◆ EXERCISE PROMPT:
All records must be quoted exactly. Omit the pictures.
*** DATA TO EXAMINE ***
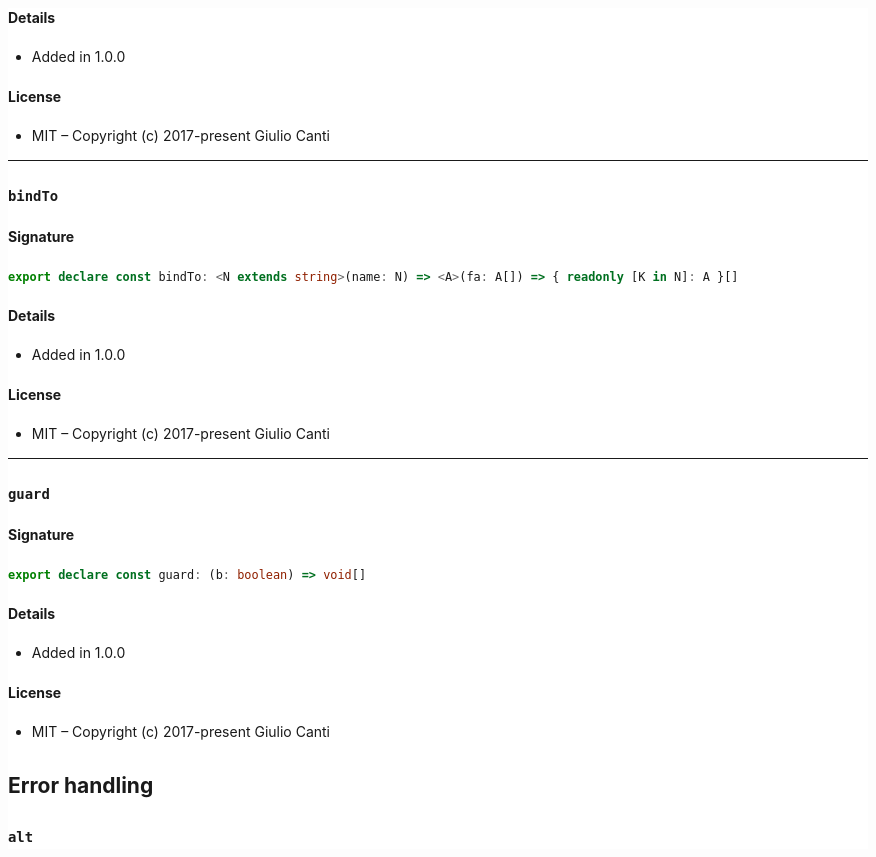 #### Details

* Added in 1.0.0


#### License

* MIT – Copyright (c) 2017-present Giulio Canti

---


### `bindTo`




#### Signature

```typescript
export declare const bindTo: <N extends string>(name: N) => <A>(fa: A[]) => { readonly [K in N]: A }[]
```

#### Details

* Added in 1.0.0


#### License

* MIT – Copyright (c) 2017-present Giulio Canti

---


### `guard`




#### Signature

```typescript
export declare const guard: (b: boolean) => void[]
```

#### Details

* Added in 1.0.0


#### License

* MIT – Copyright (c) 2017-present Giulio Canti

## Error handling


### `alt`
***
◆ WRITTEN REPLY:
 #### Details

* Added in 1.0.0


#### License

* MIT – Copyright (c) 2017-present Giulio Canti

---


### `bindTo`




#### Signature

```typescript
export declare const bindTo: <N extends string>(name: N) => <A>(fa: A[]) => { readonly [K in N]: A }[]
```

#### Details

* Added in 1.0.0


#### License

* MIT – Copyright (c) 2017-present Giulio Canti

---


### `guard`




#### Signature

```typescript
export declare const guard: (b: boolean) => void[]
```

#### Details

* Added in 1.0.0


#### License

* MIT – Copyright (c) 2017-present Giulio Canti

## Error handling


### `alt`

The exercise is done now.